Received 6 January 2010; Revised 6 June 2010; Accepted 14 July 2010

Academic Editor: Nobutaka Hattori

Copyright © 2010 Paolo Solla et al. This is an open access article distributed under the Creative Commons Attribution License, which permits unrestricted use, distribution, and reproduction in any medium, provided the original work is properly cited.
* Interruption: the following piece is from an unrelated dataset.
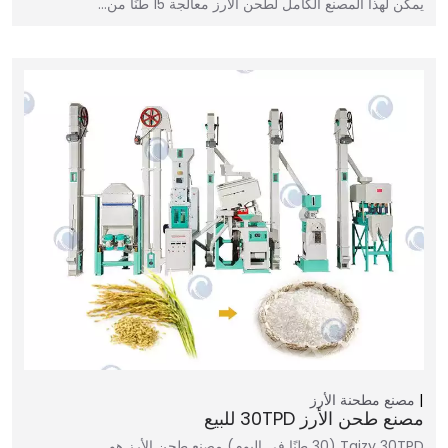
يمكن لهذا المصنع الكامل لطحن الأرز معالجة 15 طنًا من…
مصنع مطحنة الأرز
مصنع طحن الأرز 30TPD للبيع
Taizy 30TPD (30 طنًا في اليوم) مصنع طحن الأرز هو…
Mutations in LRRK2 represent the most common causes of Parkinson's disease (PD) identified to date, but their penetrance is incomplete and probably due to the presence of other genetic or environmental factors required for development of the disease. We analyzed the presence of parkin sequence variants (mutations or polymorphisms) and exon rearrangements in LRRK2 mutations carriers (both PD patients and unaffected relatives) in order to detect a possible modifier effect on penetrance. Eight families with nine PD patients with heterozygous LRRK2 mutations (identified within 380 Sardinian PD patients screened for the presence of the five most common LRRK2 mutations) and sixteen additional relatives were genetically investigated for the presence of LRRK2 and parkin mutations. No evidence was found for the presence of pathological parkin mutations or exon rearrangements in patients or not affected family members. Three single-nucleotide polymorphisms (SNPs) were identified both in patients and unaffected relatives but did not significantly differ between the two groups. These data provide no support to the hypothesis whereby such parkin gene mutations may be commonly implicated in possible effect on penetrance in LRRK2 mutation carriers.